**Texte de l'exercice**
Apprendre à découvrir le point de vue de l’autre en se « déplaçant » soi-même : changer de pays, apprivoiser d’autres langues, approcher d’autres cultures, pratiquer le métissage…
Et à chaque fois, ne pas trop poser de questions – car dès que je pose des questions, que je le veuille ou non, je vais projeter ma vision du monde –, mais simplement « s’asseoir » là, dans cet ailleurs, et regarder le monde sous cet angle neuf.

Ceci est aussi bien sûr vrai pour une entreprise qui doit veiller à ne pas voir le monde – clients, technologie, concurrence, … – que depuis son point de vue. Elle aussi doit apprendre à « se déplacer » pour revisiter la pertinence de sa vision stratégique.
Quête et remise en cause sans fin.

Laissons la parole à Michel Serres qui, au tout début de son livre « Le Tiers Instruit » écrit : « En traversant la rivière, en se livrant tout nu à l’appartenance du rivage d’en face, il vient d’apprendre une tierce chose. L’autre côté, de nouvelles mœurs, une langue étrangère certes. Mais par-dessus tout, il vient d’apprendre l’apprentissage en ce milieu blanc qui n’a pas de sens pour les rencontrer tous… Les instituteurs se doutent-ils qu’ils n’ont enseigné, dans un sens plein, que ceux qu’ils ont contrariés, mieux, complétés, ceux qu’ils ont fait traverser ?... Car il n’y a pas d’apprentissage sans exposition, souvent dangereuse, à l’autre. Je ne saurai jamais plus qui je suis, d’où je viens, où je vais, par où passer. Je m’expose à autrui, aux étrangetés. »

On ne peut mieux dire !


29 janv. 2009

ON N’EST PAS À L’ORIGINE DES CHOSES, ON SE TROUVE SIMPLEMENT À L’ENDROIT OÙ ELLES SE PRODUISENT.

« Issue de la culture asiatique, et plus précisément bouddhiste, cette idée est dérangeante pour notre logique occidentale : comment se pourrait-il qu’avec nos écoles de management et d’ingénieurs, nos ressources techniques et financières, nos manuels, nos modèles mathématiques… nous ne soyons que le jouet des événements, sans prise sur eux ? Vraiment déraisonnable cette idée ?

**Données fournies**
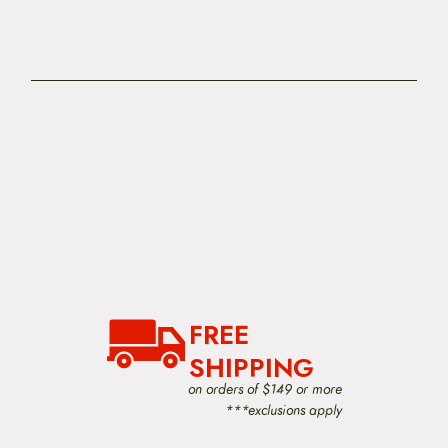
FREE
SHIPPING
on orders of $149 or more
***exclusions apply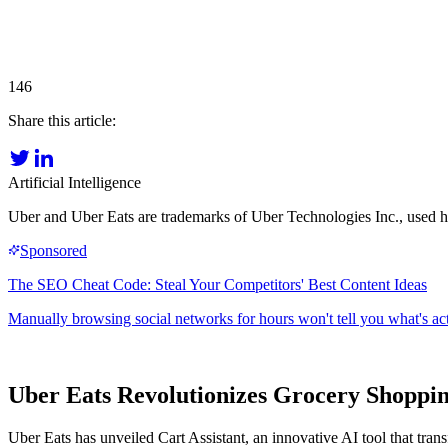
146
Share this article:
Artificial Intelligence
Uber and Uber Eats are trademarks of Uber Technologies Inc., used her
Uber Eats Revolutionizes Grocery Shoppin
Uber Eats has unveiled Cart Assistant, an innovative AI tool that tra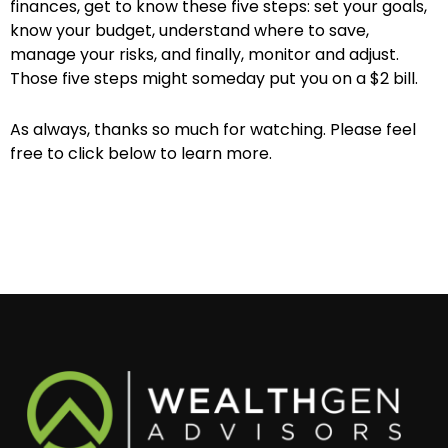
finances, get to know these five steps: set your goals,
know your budget, understand where to save,
manage your risks, and finally, monitor and adjust.
Those five steps might someday put you on a $2 bill.
As always, thanks so much for watching. Please feel
free to click below to learn more.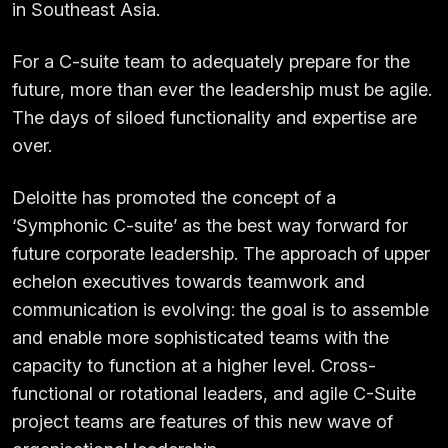
in Southeast Asia.
For a C-suite team to adequately prepare for the
future, more than ever the leadership must be agile.
The days of siloed functionality and expertise are
over.
Deloitte has promoted the concept of a
‘Symphonic C-suite’ as the best way forward for
future corporate leadership. The approach of upper
echelon executives towards teamwork and
communication is evolving: the goal is to assemble
and enable more sophisticated teams with the
capacity to function at a higher level. Cross-
functional or rotational leaders, and agile C-Suite
project teams are features of this new wave of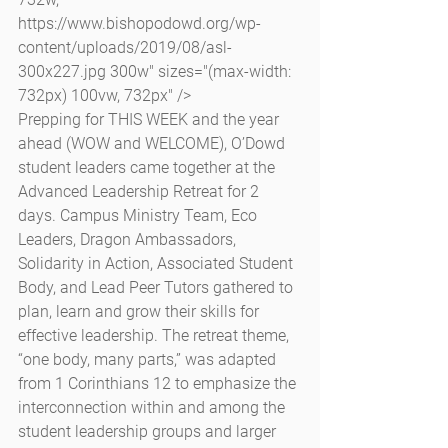
https://www.bishopodowd.org/wp-
content/uploads/2019/08/asl-
300x227.jpg 300w" sizes="(max-width: 
732px) 100vw, 732px" />
Prepping for THIS WEEK and the year 
ahead (WOW and WELCOME), O’Dowd 
student leaders came together at the 
Advanced Leadership Retreat for 2 
days. Campus Ministry Team, Eco 
Leaders, Dragon Ambassadors, 
Solidarity in Action, Associated Student 
Body, and Lead Peer Tutors gathered to 
plan, learn and grow their skills for 
effective leadership. The retreat theme, 
“one body, many parts,” was adapted 
from 1 Corinthians 12 to emphasize the 
interconnection within and among the 
student leadership groups and larger 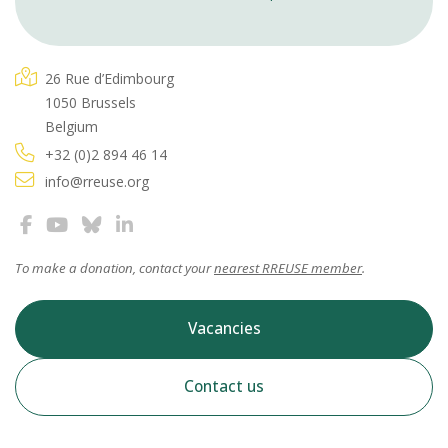
26 Rue d’Edimbourg
1050 Brussels
Belgium
+32 (0)2 894 46 14
info@rreuse.org
To make a donation, contact your
nearest RREUSE member
.
Vacancies
Contact us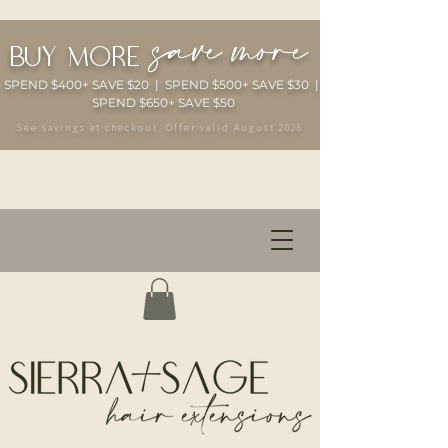
save more
buy more
SPEND $400+ SAVE $20 | SPEND $500+ SAVE $30 |
SPEND $650+ SAVE $50
See savings at checkout. Offer valid August 2026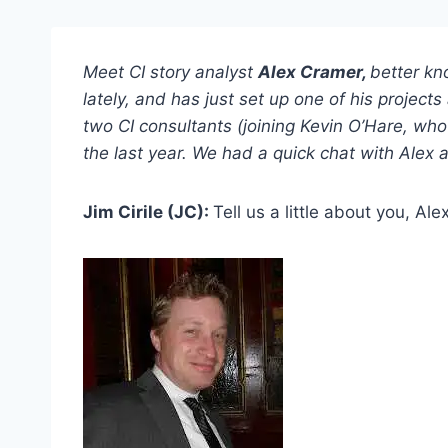
Meet CI story analyst
Alex Cramer,
better kn
lately, and has just set up one of his projec
two CI consultants (joining Kevin O’Hare, who 
the last year. We had a quick chat with Alex 
Jim Cirile (JC):
Tell us a little about you, Ale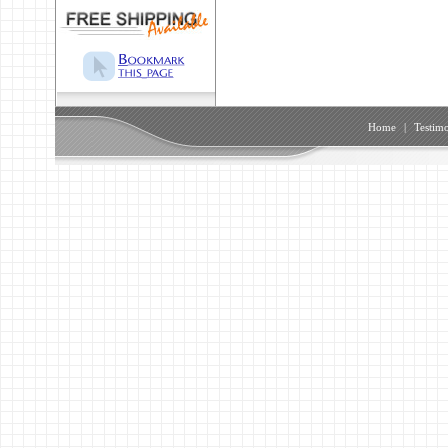
Home
|
Testimo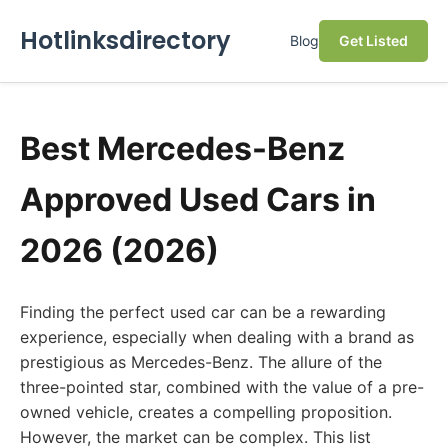
Hotlinksdirectory
Blog
Get Listed
Best Mercedes-Benz
Approved Used Cars in
2026 (2026)
Finding the perfect used car can be a rewarding
experience, especially when dealing with a brand as
prestigious as Mercedes-Benz. The allure of the
three-pointed star, combined with the value of a pre-
owned vehicle, creates a compelling proposition.
However, the market can be complex. This list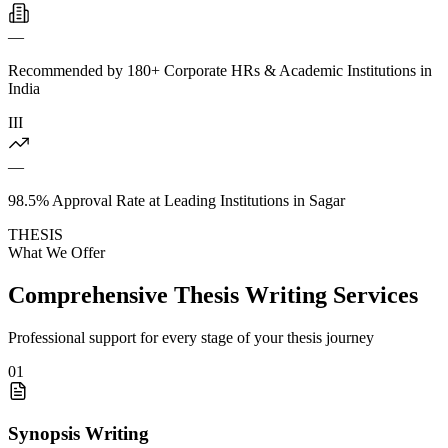
—
Recommended by 180+ Corporate HRs & Academic Institutions in
India
III
—
98.5% Approval Rate at Leading Institutions in Sagar
THESIS
What We Offer
Comprehensive Thesis Writing Services
Professional support for every stage of your thesis journey
01
Synopsis Writing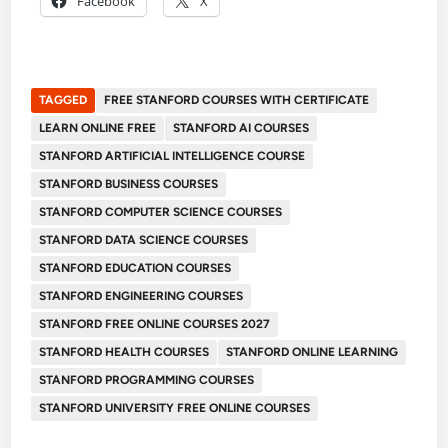
Facebook
X
TAGGED
FREE STANFORD COURSES WITH CERTIFICATE
LEARN ONLINE FREE
STANFORD AI COURSES
STANFORD ARTIFICIAL INTELLIGENCE COURSE
STANFORD BUSINESS COURSES
STANFORD COMPUTER SCIENCE COURSES
STANFORD DATA SCIENCE COURSES
STANFORD EDUCATION COURSES
STANFORD ENGINEERING COURSES
STANFORD FREE ONLINE COURSES 2027
STANFORD HEALTH COURSES
STANFORD ONLINE LEARNING
STANFORD PROGRAMMING COURSES
STANFORD UNIVERSITY FREE ONLINE COURSES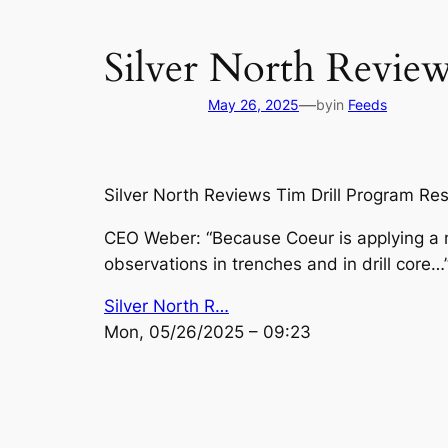
Silver North Review
—
May 26, 2025
by
in
Feeds
Silver North Reviews Tim Drill Program Re
CEO Weber: “Because Coeur is applying a m
observations in trenches and in drill core…
Silver North R…
Mon, 05/26/2025 – 09:23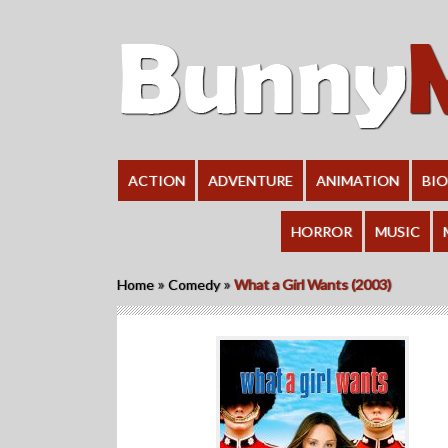
ACTION
ADVENTURE
ANIMATION
BI
HORROR
MUSIC
»
»
Home
Comedy
What a Girl Wants (2003)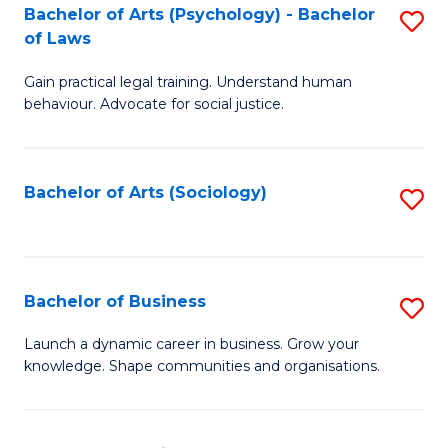
-
Bachelor of Arts (Psychology) - Bachelor
S
B
of Laws
B
of
Gain practical legal training. Understand human
of
B
behaviour. Advocate for social justice.
Ar
to
(
C
Bachelor of Arts (Sociology)
S
-
Fa
to
B
C
of
Fa
Bachelor of Business
S
L
B
to
Launch a dynamic career in business. Grow your
knowledge. Shape communities and organisations.
of
C
B
Fa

**Consigne**
Répondez brièvement à ces questions sur le texte de l'exercice.
1. Qu'une entreprise doit-elle revisiter en apprenant à « se déplacer » ?
2. Quel livre de Michel Serres est cité ?
3. De quelle culture est issue l'idée énoncée dans le titre daté du 29 janv. 2009 ?
Les entrées n'ont aucun lien avec le texte de l'exercice.

**Corrigé**
1. La pertinence de sa vision stratégique.
2. « Le Tiers Instruit ».
3. De la culture asiatique, et plus précisément bouddhiste.